This addictive, amphetamine-like pill, sometimes called "poor man's cocaine", was mass produced in Syrian laboratories under the control of the Assad regime. Its use spread across the Middle East: the bodies of some of the Hamas October 7th jihadis were found with captagon pills in their pockets. The trade was worth an annual $5.6bn (£4.5bn) acccording to the World Bank.
Now the new Syrian leaders have vowed that the drug will be "purified by the grace of God" from the country, but – assuming they mean what they say given the huge profits involved – the actual destruction of the captagon factories will be the easy part. The users themselves, though, can't just be forgotten.
A report from Emir Nader at the BBC:
So how will al-Sharaa and his group, Hayat Tahrir al-Sham (HTS), deal with the large number of people in Syria and around the Middle East addicted to Captagon who may suddenly find themselves without a supply?
Caroline Rose, an expert on Syrian drug trafficking at the New Lines Institute, has concerns around this. "My fear is that they will really crack down on supply and not necessarily try to do any sort of demand reduction."

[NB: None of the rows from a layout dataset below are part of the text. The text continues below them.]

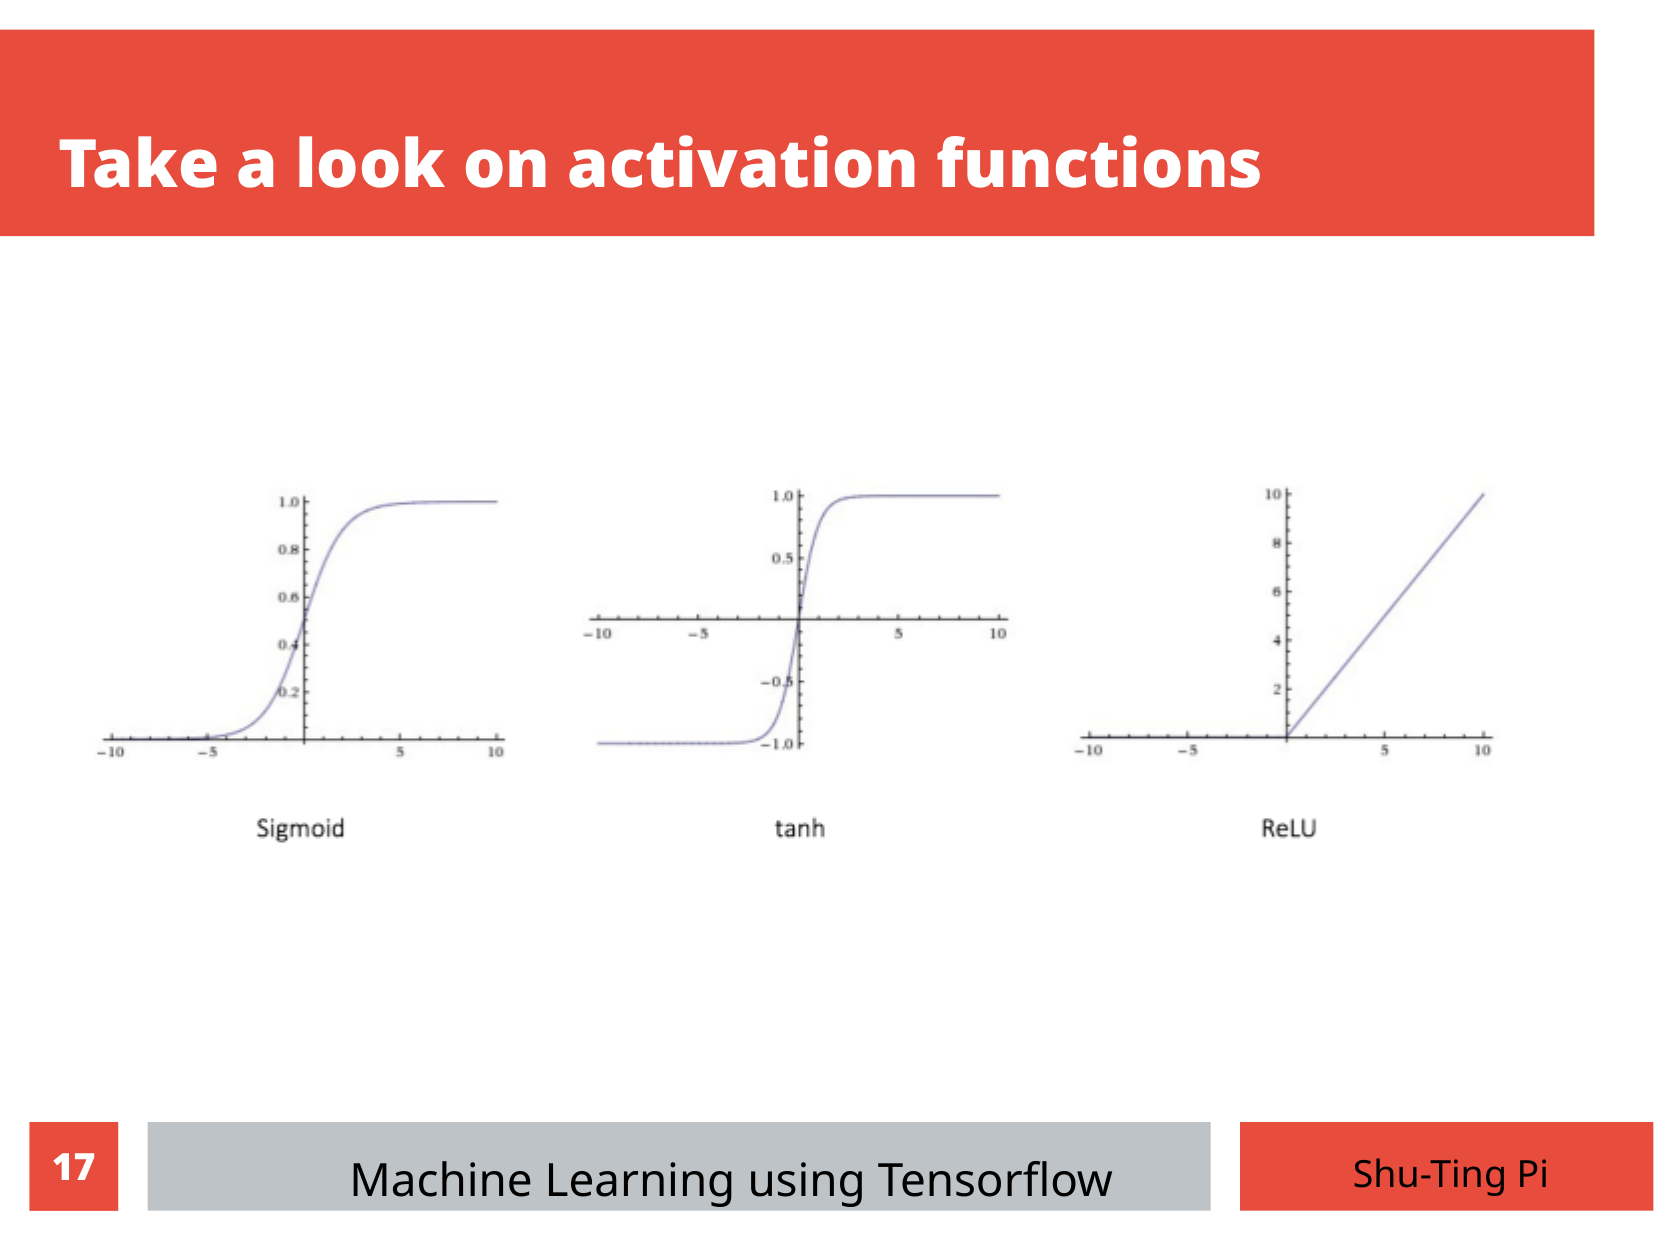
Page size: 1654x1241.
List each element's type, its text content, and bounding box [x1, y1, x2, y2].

picture [66, 427, 1560, 879]
text_box Machine Learning using Tensorflow [334, 1139, 1220, 1241]
title Take a look on activation functions [59, 59, 1595, 207]
text_box Shu-Ting Pi [1338, 1140, 1573, 1203]
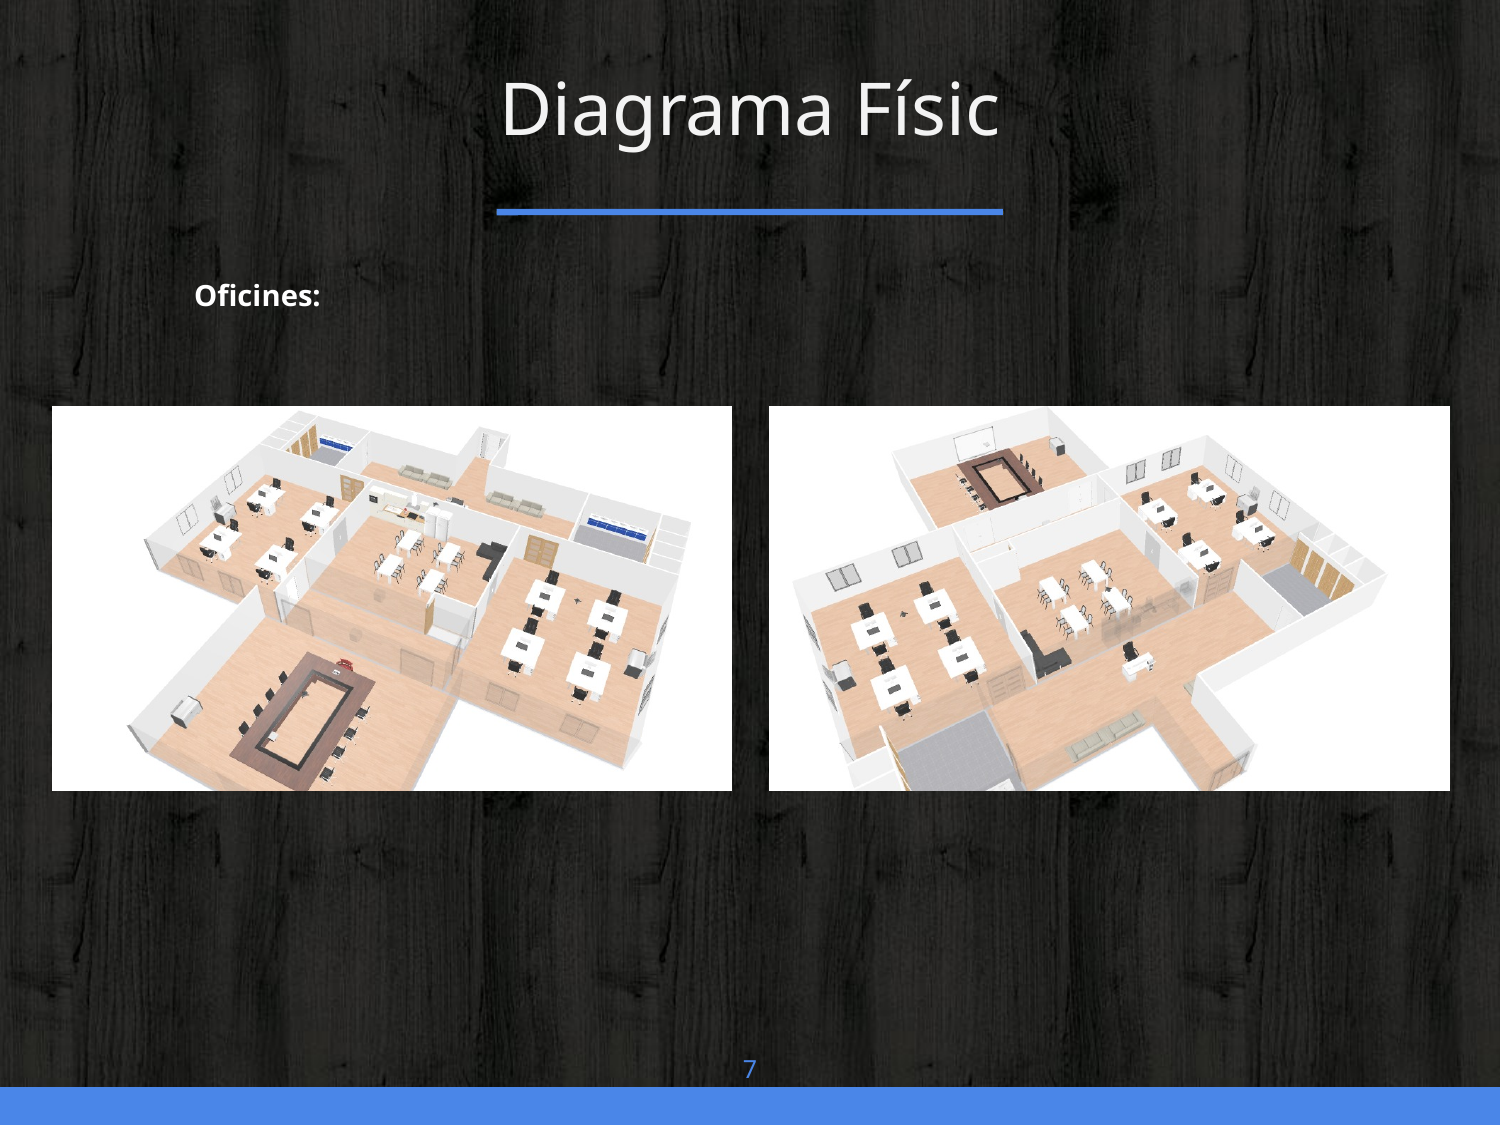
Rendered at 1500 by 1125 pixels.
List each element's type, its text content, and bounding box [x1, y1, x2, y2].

text_box Oficines: [179, 262, 401, 332]
slide_number 7 [705, 1038, 795, 1087]
picture [0, 0, 1500, 1087]
title Diagrama Físic [75, 0, 1425, 213]
text_box [0, 1087, 1500, 1125]
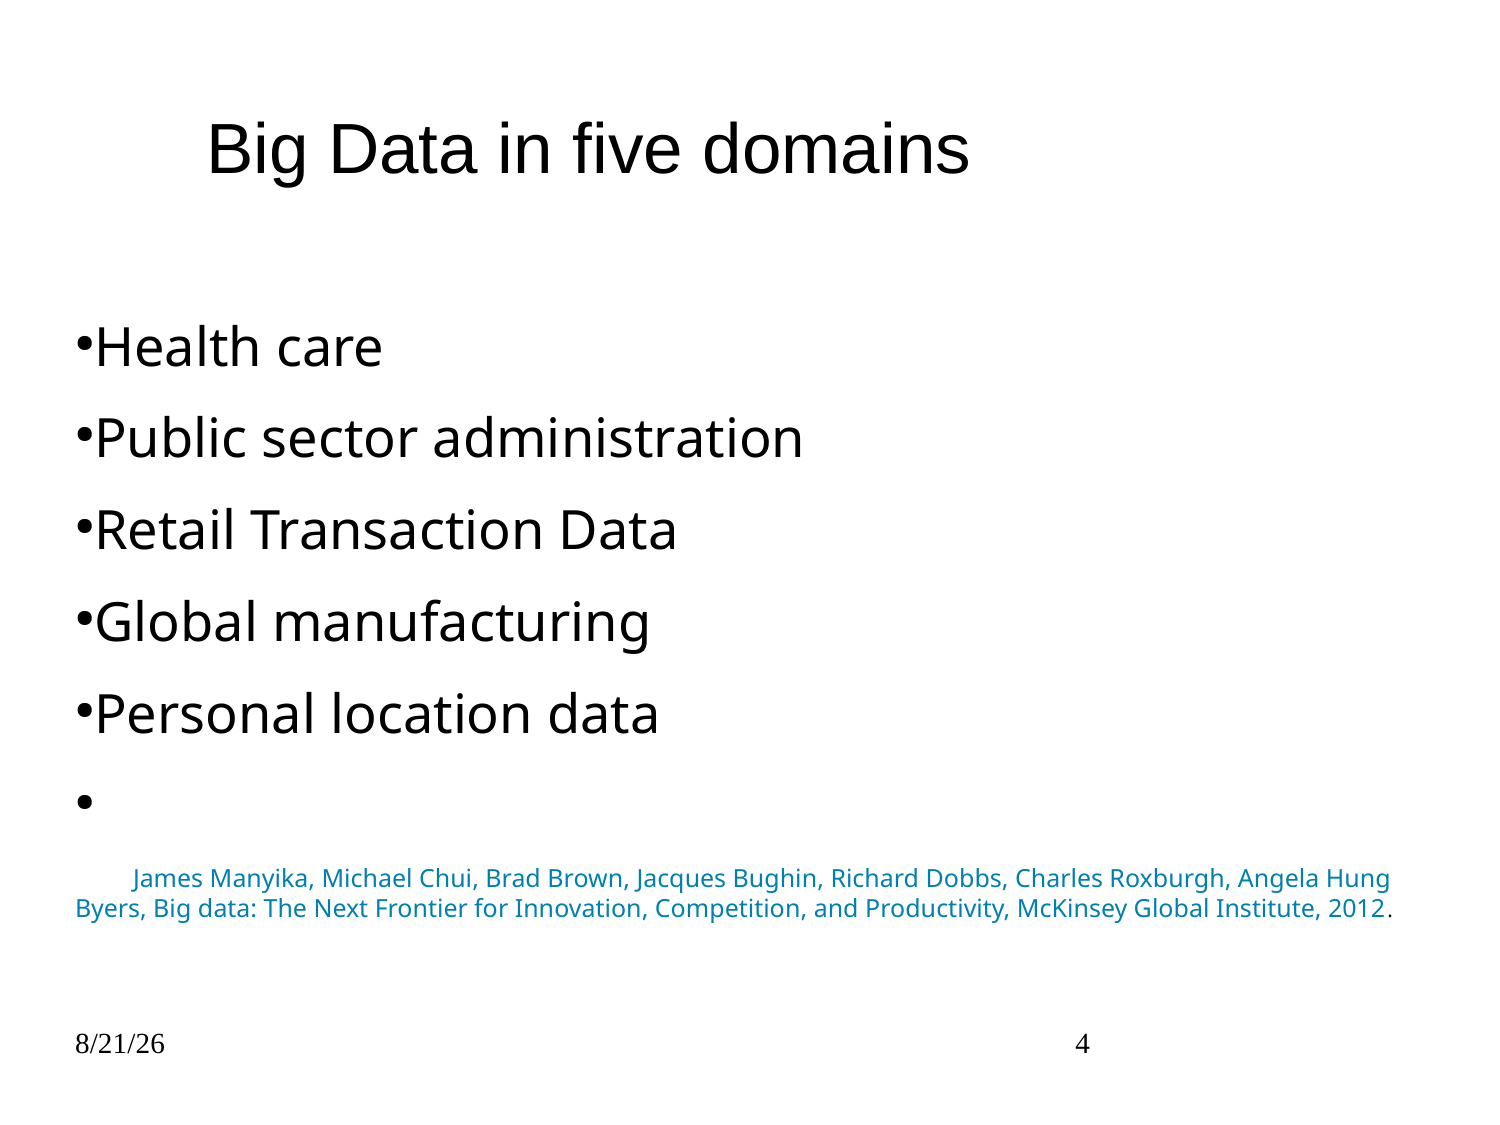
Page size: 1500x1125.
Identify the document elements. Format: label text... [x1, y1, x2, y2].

text_box [1075, 1024, 1425, 1103]
list Health care Public sector administration Retail Transaction Data Global manufacturing Personal location data James Manyika, Michael Chui, Brad Brown, Jacques Bughin, Richard Dobbs, Charles Roxburgh, Angela Hung Byers, Big data: The Next Frontier for Innovation, Competition, and Productivity, McKinsey Global Institute, 2012. [75, 311, 1395, 1032]
text_box 8/10/2023 [75, 1032, 425, 1103]
title Big Data in five domains [64, 96, 1115, 193]
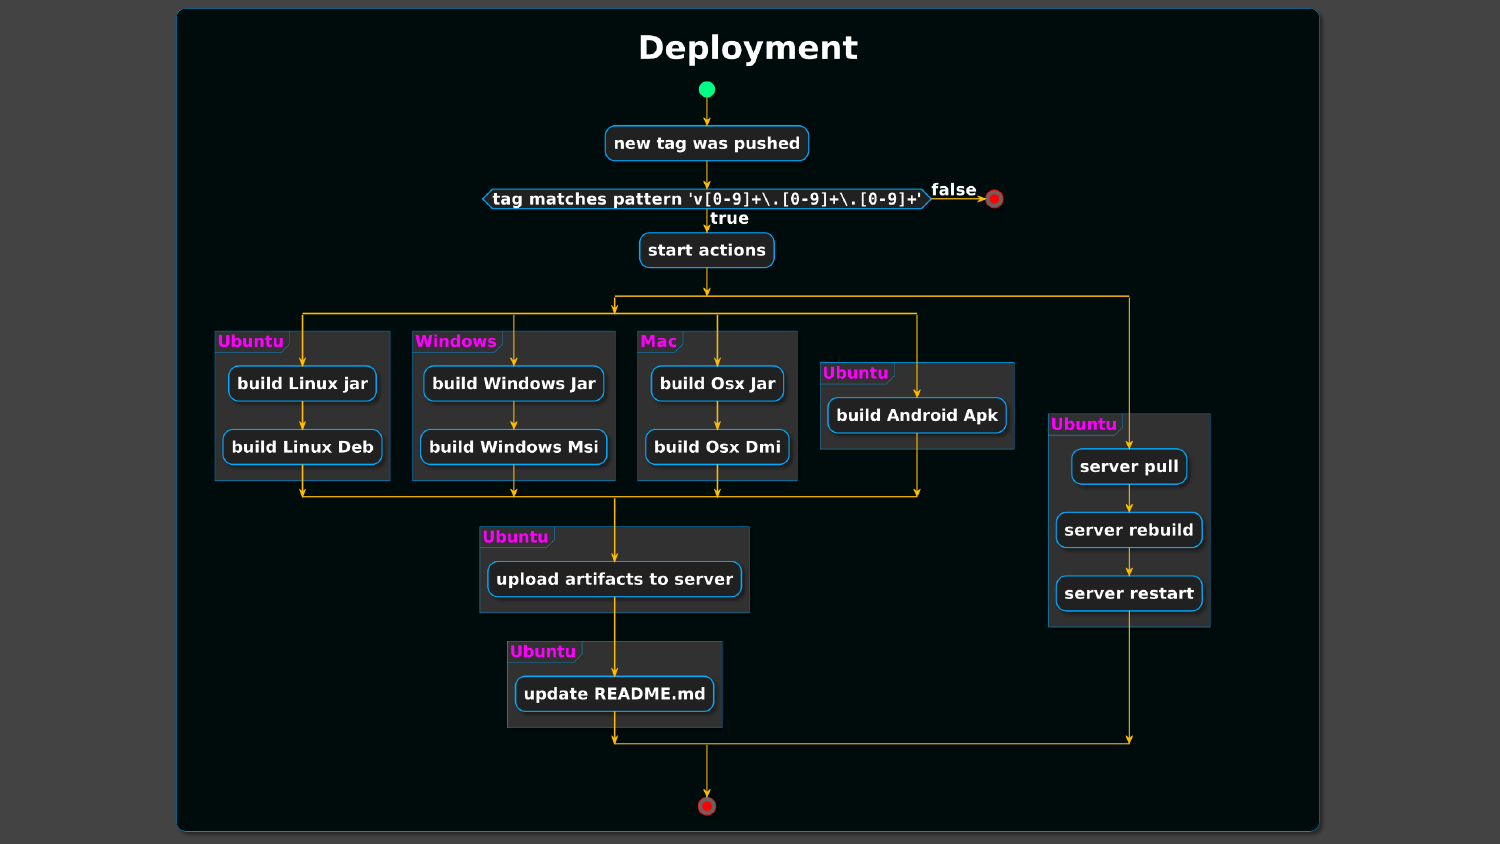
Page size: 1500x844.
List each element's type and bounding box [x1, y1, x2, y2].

picture [167, 0, 1333, 844]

But there is a broader question at play too: that is, what effect will the loss of such a lucrative trade have on Syria's economy? And as those behind it move aside, how will al-Sharaa keep at bay any other criminals waiting in the wings to replace them?
The proliferation of Captagon pushed the Middle East into a genuine narco-war.
While filming with the Jordanian army on their desert border with Syria, we saw how the soldiers had reinforced their fences and learned about their comrades who had been killed in shoot-outs with Captagon smugglers. They accused the Syrian soldiers across the border of aiding the smugglers.
Other countries in the region have been just as disturbed by the trade.
For a while, Saudi Arabia suspended imports of fruit and vegetables from Lebanon because authorities were frequently finding shipping containers full of produce like pomegranates which had been hollowed out and filled with bags of Captagon pills.
While the new regime have promised a crackdown on the captagon trade as apart of their efforts to build positive relations with their Middle Eastern neighbours, the signs aren't good:
There is little evidence of investment in rehabilitation from the time HTS controlled Idlib province in north-west Syria, according to Ms Rose. "[There was a] very poor picture for trying to address Captagon consumption," she says.
She also says there has already been an uptick in another drug being trafficked through Syria.
"I think many users will seek out crystal meth as an alternative, especially users who have already established a tolerance to Captagon and need something that's a bit more strong."
Crystal meth…as manufactured in large quantities by, um, North Korea. Though, according to recent reports, that may no longer be the case:
Opium is replacing methamphetamine as the drug of choice in North Korea as the pandemic has disrupted Chinese supplies of the raw materials needed to make meth, residents in the country told Radio Free Asia.
Perhaps a similar switch could happen in Syria and the Middle East. Afghanistan may no longer be the world's largest opium supplier – overtaken by Myanmar after the Taliban imposed a ban in 2022 – but it still goes on. Keeping it all, as it were, in the Islamic family.